- _WORK TASK_
Reproduce verbatim the entries below, starting at the line that contains "The pressure (kg/cm²)" and ending at the line that contains "Value: 1.25 (kg/cm²)", with both of those lines included.

- _RECORDED DATA_

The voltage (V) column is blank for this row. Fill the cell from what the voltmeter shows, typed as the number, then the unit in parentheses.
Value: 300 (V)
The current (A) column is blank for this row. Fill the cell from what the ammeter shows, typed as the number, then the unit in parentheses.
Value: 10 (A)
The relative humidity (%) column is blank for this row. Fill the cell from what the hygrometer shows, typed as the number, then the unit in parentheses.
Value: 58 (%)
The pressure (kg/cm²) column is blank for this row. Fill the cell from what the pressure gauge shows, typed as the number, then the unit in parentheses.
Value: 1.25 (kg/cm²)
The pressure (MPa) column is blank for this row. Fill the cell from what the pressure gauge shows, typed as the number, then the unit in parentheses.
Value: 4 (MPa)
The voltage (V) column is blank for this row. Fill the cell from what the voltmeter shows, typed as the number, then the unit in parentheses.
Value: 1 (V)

...

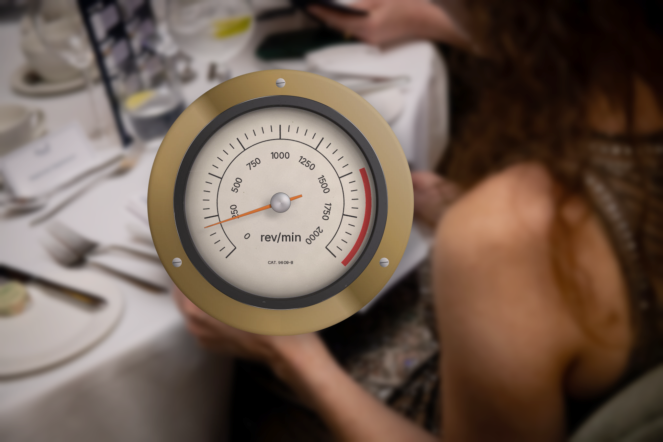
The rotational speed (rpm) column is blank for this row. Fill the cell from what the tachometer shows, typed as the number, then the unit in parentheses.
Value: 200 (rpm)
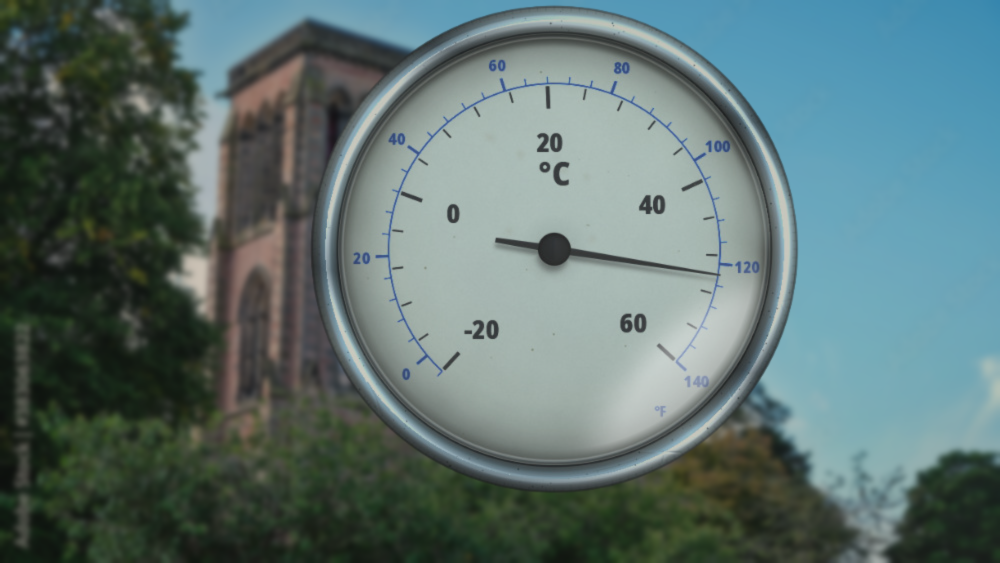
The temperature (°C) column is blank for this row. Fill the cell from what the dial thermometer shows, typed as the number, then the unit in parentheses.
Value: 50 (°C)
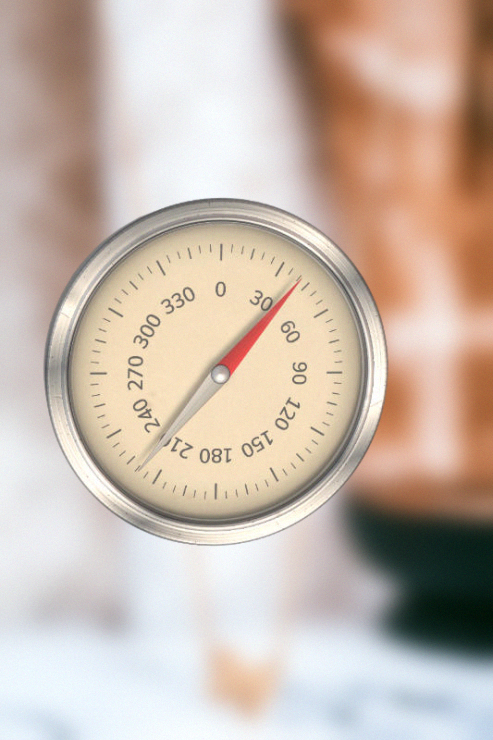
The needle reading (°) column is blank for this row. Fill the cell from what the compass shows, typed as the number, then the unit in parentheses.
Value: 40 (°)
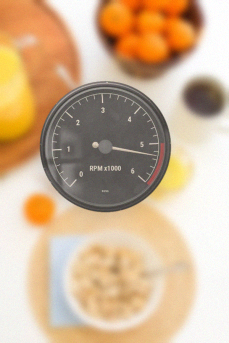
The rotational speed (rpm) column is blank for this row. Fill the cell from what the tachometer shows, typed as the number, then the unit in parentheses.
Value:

- _TASK SOLUTION_
The pressure (kg/cm²) column is blank for this row. Fill the cell from what the pressure gauge shows, typed as the number, then the unit in parentheses.
Value: 1.25 (kg/cm²)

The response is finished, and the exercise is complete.